By Miguel E. Rodriguez
Director: David F. Sandberg
Cast: Zachary Levi, Mark Strong, Asher Angel, Adam Brody, Djimon Hounsou
My Rating: 9/10
Rotten Tomatometer: 91% Certified Fresh
PLOT: Fourteen-year-old Billy Batson’s life is changed forever when he is tapped to be the recipient of all the powers of a god by an aging wizard.
What’s that, you say? The trailers for Shazam! look like something that should have gone straight to video? Looks kinda stupid? Like something along the lines of 2011’s abysmal Green Lantern crossed with Sky High?
Well, you’re not wrong in terms of the trailer. However, like all the best trailers, it only shows you what it WANTS to show you, and keeps the best stuff hidden until you pay your admission fee. And what the trailers DON’T show you is the heart, appeal, and just plain fun of Shazam! It’s the DC Extended Universe’s answer to Guardians of the Galaxy.
Plug the director’s name, David F. Sandberg, into IMDb, and you discover that his biggest credits to date are the Lights Out movie (a one-trick horror pony) and Annabelle: Creation, unseen by me, but which intuition tells me was not exactly a superhero movie. So he would not seem to be the ideal candidate to helm a movie that tries to bring some constantly-requested fun into DC’s dark universe of films. But whatever Sandberg learned on those other movies was worth learning, because he has created a comic-book movie that’s just about as much fun as Spider-Man: Into the Spider-Verse. Like someone remade Big where the little kid turns into Superman instead of Tom Hanks.

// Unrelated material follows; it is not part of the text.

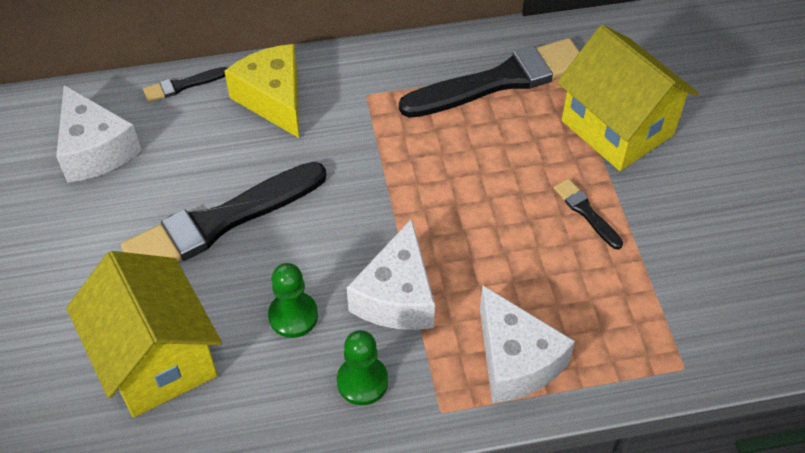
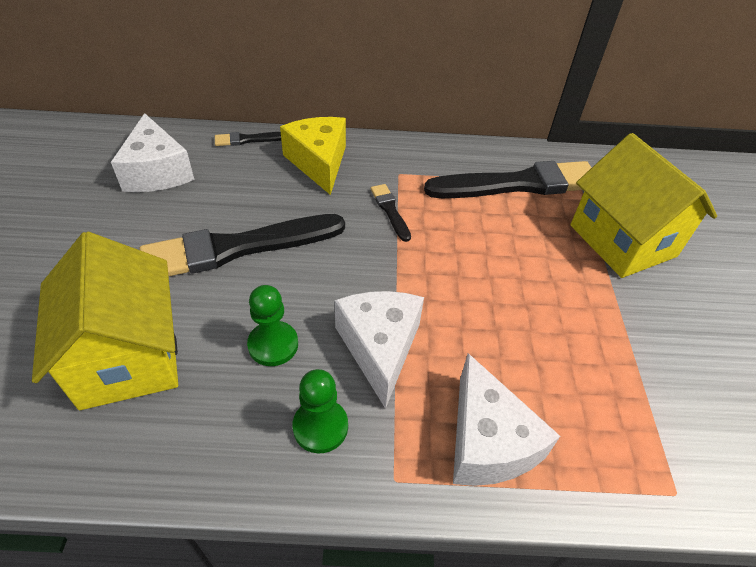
camera: 10 degrees right, 5 degrees down
white cheese [347,218,435,330] -> white cheese turned 150 degrees clockwise [335,291,424,409]
black brush [554,179,623,249] -> black brush moved to [371,184,411,242]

The beginning of the film is pretty standard comic-book stuff. The origins of a key character, background on young Billy Batson (played by Asher Angel, a young actor who is the spitting image of Arya Stark on Game of Thrones, has anyone seen the two of them in the same room together, just saying), and his introduction into a foster home unique in the world of comic-book films, at least to my knowledge. Billy’s new foster home is a melting pot of cultures, from Asian to (I think) Samoan, with siblings ranging in age from about 9 to 18. There was something kinda cool about it, but not distracting. Just…unique.
When Billy miraculously gains his powers (in a scene that is distinctly Potter-esque, what with wizards, lightning bolts, and orphans), one of his foster siblings, Freddy, becomes his manager, owing to the fact that he’s an expert on superheroes, particularly Superman and Batman, although he can also be seen wearing a t-shirt with the Atlantean logo on it…nice touch. The scenes where Freddy and Billy attempt to determine the extent of Billy’s new powers are worth the price of admission. And they have a certain logic. If a bullet shot from a gun bounces off your brand-new super-suit, AND your body has completely transformed, how do you know if your HEAD is bulletproof or not? Speaking for myself, I’d just use my super-speed and get out of the way, but that’s not really definitive enough for our heroes.
Anyway. The movie uses a lot of comedy and just enough super-villainy to get us through the story without bogging us down in the deep dark psyche of the villain. And it builds to one of the most inspired climaxes I’ve seen in a comic book movie in a really long time. I don’t want to give too much away, but I will say this: just remember that throne room.
Don’t let the kitschy nature of the trailers scare you away. This is a great, FUN movie.